> Written request A: Reproduce word for word the part of the GitHub issue on dataclasses and TypedDicts that runs from "Skip to content" through "account related emails.".

> Quoted passage:
********************

Skip to content
New issue

Have a question about this project? Sign up for a free GitHub account to open an issue and contact its maintainers and the community.

By clicking “Sign up for GitHub”, you agree to our terms of service and privacy statement. We’ll occasionally send you account related emails.

Already on GitHub? Sign in to your account

Investigate usage of DataClasses, TypedDicts for e.g. requests in RequestQueue #64

Closed
jirimoravcik opened this issue Feb 13, 2023 · 10 comments
Assignees
Labels
debt Code quality improvement or decrease of technical debt. solutioning The issue is not being implemented but only analyzed and planned. t-tooling Issues with this label are in the ownership of the tooling team.

Comments

@jirimoravcik
Copy link
Member

We should check possible ways how to pass data to storages. The current dicts are not very user-friendly and provide no type-safety or hints. One interesting option is a dataclass, asdict https://docs.python.org/3/library/dataclasses.html#dataclasses.asdict can be used to convert data to a dict that can be sent using clients.

Another interesting possibility is a TypedDict, it can work nicely for return types that have fixed members.

@jirimoravcik jirimoravcik added enhancement New feature or request. low priority Low priority issues to be done eventually. solutioning The issue is not being implemented but only analyzed and planned. t-platform Issues with this label are in the ownership of the platform team. labels Feb 13, 2023
@jirimoravcik
Copy link
Member Author

Possibly check https://www.attrs.org/en/stable/index.html

@fnesveda
Copy link
Member

I was playing with this a bit now, because I'm not a fan of how the API client returns generic dictionaries without any types, and because accessing deeply nested values in responses is quite annoying, and I managed to make a custom dataclass which accepts extra argumens (so that if we ever add fields to the API it won't break the dataclass).

Not sure if this is the direction we would want to go with, but it could be a possibility for client v2 (perhaps along with API v3?).

********************

> Material provided:
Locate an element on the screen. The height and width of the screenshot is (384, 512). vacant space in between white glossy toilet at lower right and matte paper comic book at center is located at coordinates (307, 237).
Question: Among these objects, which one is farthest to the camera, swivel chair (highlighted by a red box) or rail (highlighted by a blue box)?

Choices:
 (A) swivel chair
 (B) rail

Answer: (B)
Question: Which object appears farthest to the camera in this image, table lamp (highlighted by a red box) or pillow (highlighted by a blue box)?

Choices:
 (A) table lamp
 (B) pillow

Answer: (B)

********************

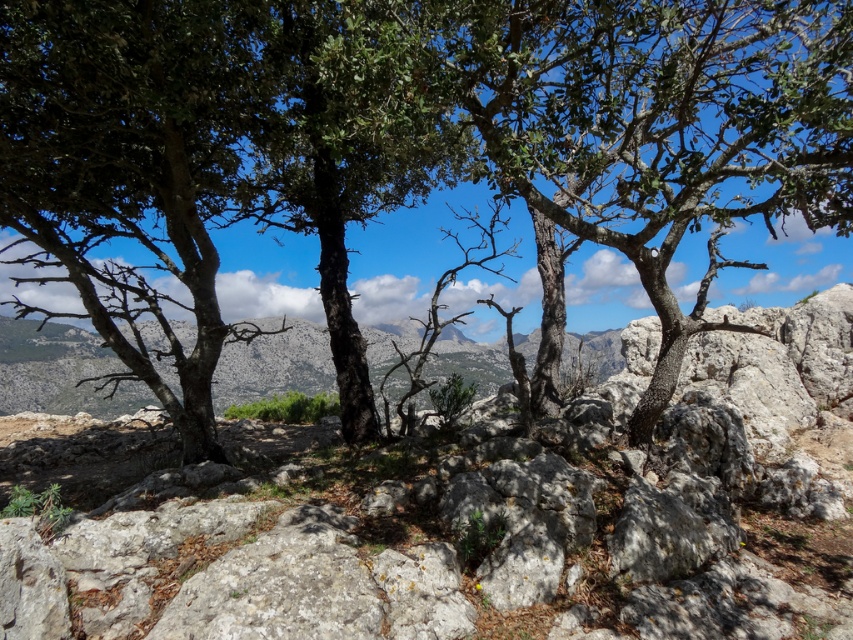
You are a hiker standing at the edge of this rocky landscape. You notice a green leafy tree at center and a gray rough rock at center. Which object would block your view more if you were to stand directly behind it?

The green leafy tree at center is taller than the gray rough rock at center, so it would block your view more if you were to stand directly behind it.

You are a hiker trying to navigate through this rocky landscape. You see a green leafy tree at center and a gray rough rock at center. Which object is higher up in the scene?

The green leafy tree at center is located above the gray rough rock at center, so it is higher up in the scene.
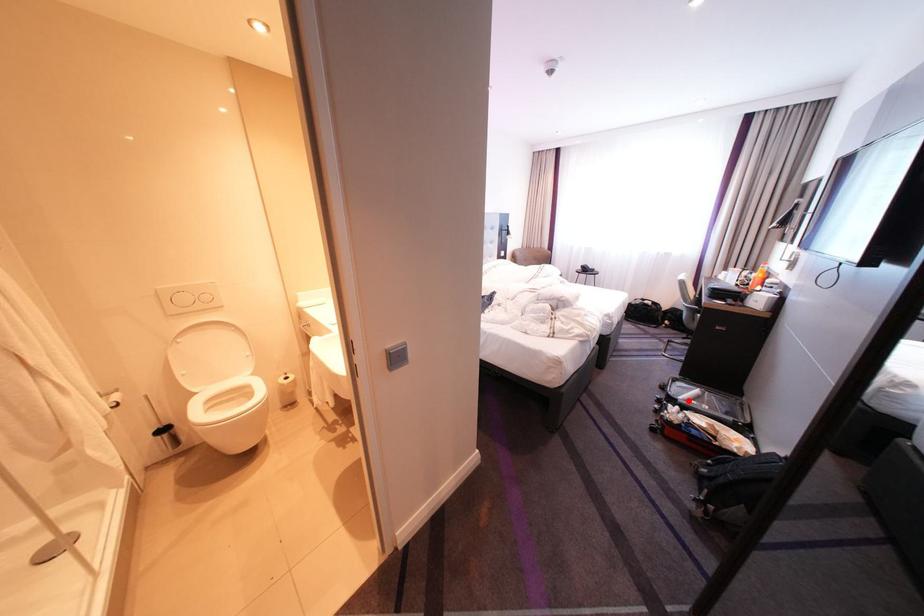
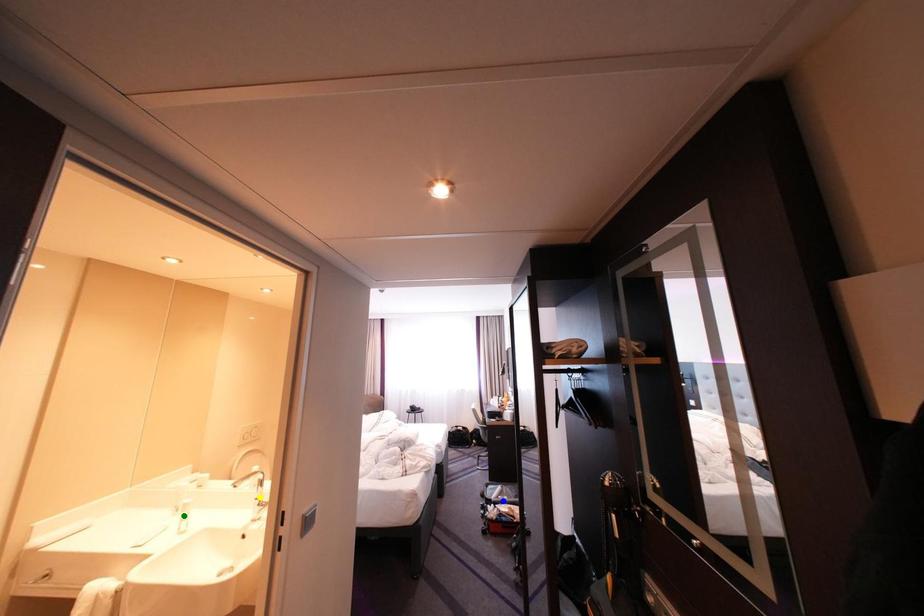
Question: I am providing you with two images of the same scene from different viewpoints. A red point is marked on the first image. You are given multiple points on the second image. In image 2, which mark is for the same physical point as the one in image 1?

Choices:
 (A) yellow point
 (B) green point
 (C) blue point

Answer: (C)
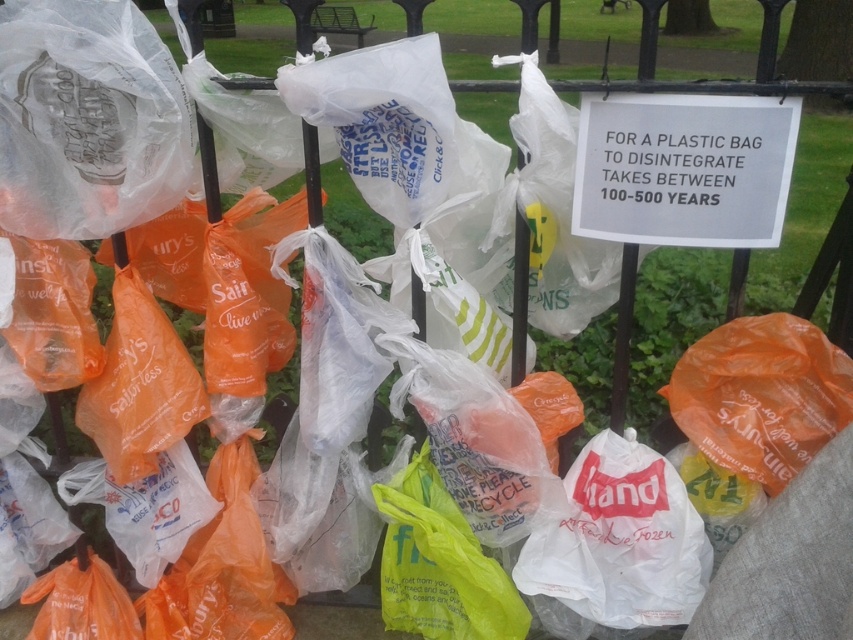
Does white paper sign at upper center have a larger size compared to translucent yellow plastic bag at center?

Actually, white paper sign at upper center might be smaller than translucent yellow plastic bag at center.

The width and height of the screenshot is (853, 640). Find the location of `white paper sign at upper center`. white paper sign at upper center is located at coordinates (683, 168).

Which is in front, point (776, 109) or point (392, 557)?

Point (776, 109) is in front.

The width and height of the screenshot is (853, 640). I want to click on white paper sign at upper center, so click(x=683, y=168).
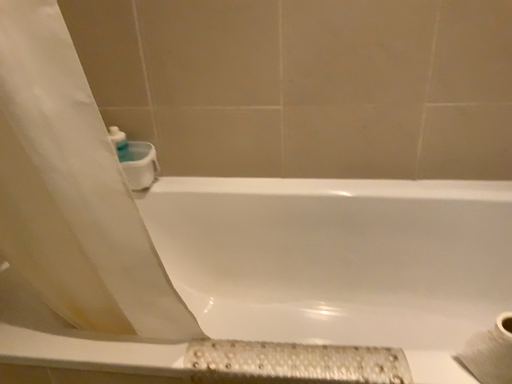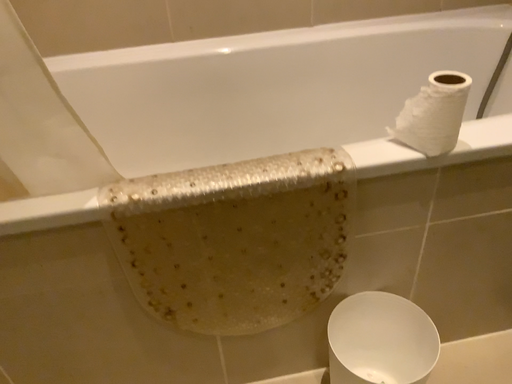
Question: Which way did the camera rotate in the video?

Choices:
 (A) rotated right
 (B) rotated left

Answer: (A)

********************

> Written request B: Duplicate exactly the lines of the entries from the line containing "Locate an element" through the line containing "Question: Which object".

> Exercise result A:
Skip to content
New issue

Have a question about this project? Sign up for a free GitHub account to open an issue and contact its maintainers and the community.

By clicking “Sign up for GitHub”, you agree to our terms of service and privacy statement. We’ll occasionally send you account related emails.

> Exercise result B:
Locate an element on the screen. The height and width of the screenshot is (384, 512). vacant space in between white glossy toilet at lower right and matte paper comic book at center is located at coordinates (307, 237).
Question: Among these objects, which one is farthest to the camera, swivel chair (highlighted by a red box) or rail (highlighted by a blue box)?

Choices:
 (A) swivel chair
 (B) rail

Answer: (B)
Question: Which object appears farthest to the camera in this image, table lamp (highlighted by a red box) or pillow (highlighted by a blue box)?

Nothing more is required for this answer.